Semester Abroad in Hong Kong – Travels through South East Asia Part 2
The second half of my South East Asia travels were just as fun as the first half. On May 1, we arrived in Hanoi, Vietnam, and thanks to our hotel receptionist, we had the most amazing Vietnamese food I’ve ever had. I must admit carrying millions of Vietnamese Dong around in my wallet made me feel pretty rich.
The next day we departed for beautiful Halong Bay. In the picture below, you can see the famous rock formation (left) that’s printed on the 200,000 Dong bill being held below it. The islands seemed never ending and the mix of rock and water created a very peaceful ambience through our three-day, two-night cruise.
We had a chance to visit a vast cave that was very enchanting, in the middle of which, was a rock formation that looked like the Bhuddhavista.
As the sun began to set, the sky turned a beautiful orange and the heat slowly dispelled into a nice gentle breeze.
We took the opportunity to jump into the water for some good ol’ frolicking before the sky turned completely black.
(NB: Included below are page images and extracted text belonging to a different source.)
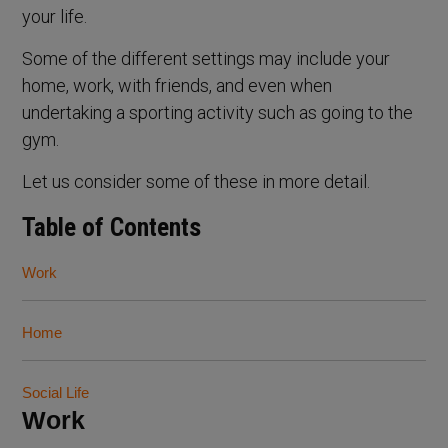
your life.
Some of the different settings may include your
home, work, with friends, and even when
undertaking a sporting activity such as going to the
gym.
Let us consider some of these in more detail.
Table of Contents
Work
Home
Social Life
Work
I was probably the least graceful of the bunch jumping into the water.
That night I slept on the roof gazing into the stars, and woke up to a 1.4 million Dong bar tab. Before we left Halong Bay, we stayed overnight at a large island and got some beach time in. On the last day, we also learned to make spring rolls from the crew.
On May 6, I said goodbye to my friends and met up with a fellow Sternie, Juan Gonzalez, in Ho Chi Minh. There, we visited the Cu Chi Tunnels and got firsthand experience what it was like to crawl through these tunnels.
The next day, we toured the Me Kong Delta by boat and visited small villages. During one of the pit stops, we met some new friends that were all over Juan.
The rainy season was just beginning and though our Me Kong Delta tour was cut short by the rain, we were very lucky when we went to the floating village the next day. There, complete structures of houses, stores and even a basketball court, were floating on a lake. The villagers and visitors would transport themselves around by boat, but the water was shallow enough to step in. The villagers, especially the kids, were not shy to approach us, often hoping to earn a quick dollar.
The last leg of my trip was Siem Reap, Cambodia, home of the infamous Angkor Wat. Many temples are housed in Siem Reap, but the one that was most amazing to me was Ta Promh. The picture below captures a tree that’s growing literally on top of the temple, a scene that’s seen throughout the complex. Our tour guide reminded us that, though it is quite beautiful for our generation to see, as the trees grow, the buildings will eventually completely collapse and future generations will no longer be able to witness the amazing structures.
The final temple we saw was the Bayon temple, home of the four-faced Buddha statues. From a distance, the temple looked normal. But upon closer inspection, each pillar was brought to life by the faces of the Buddhas. The shot below is from gate as we were departing, and is a good representation of how I felt about my trip around South East Asia.
From Cambodia, we headed back to Hong Kong and then New York, where just a couple of days later we joined our classmates in the NYU Stern convocation ceremonies. My exchange semester in Hong Kong is definitely one of the highlights of my Stern MBA experience, and I’m very grateful to the school and the friends I have made for making these last two years the best years of my life.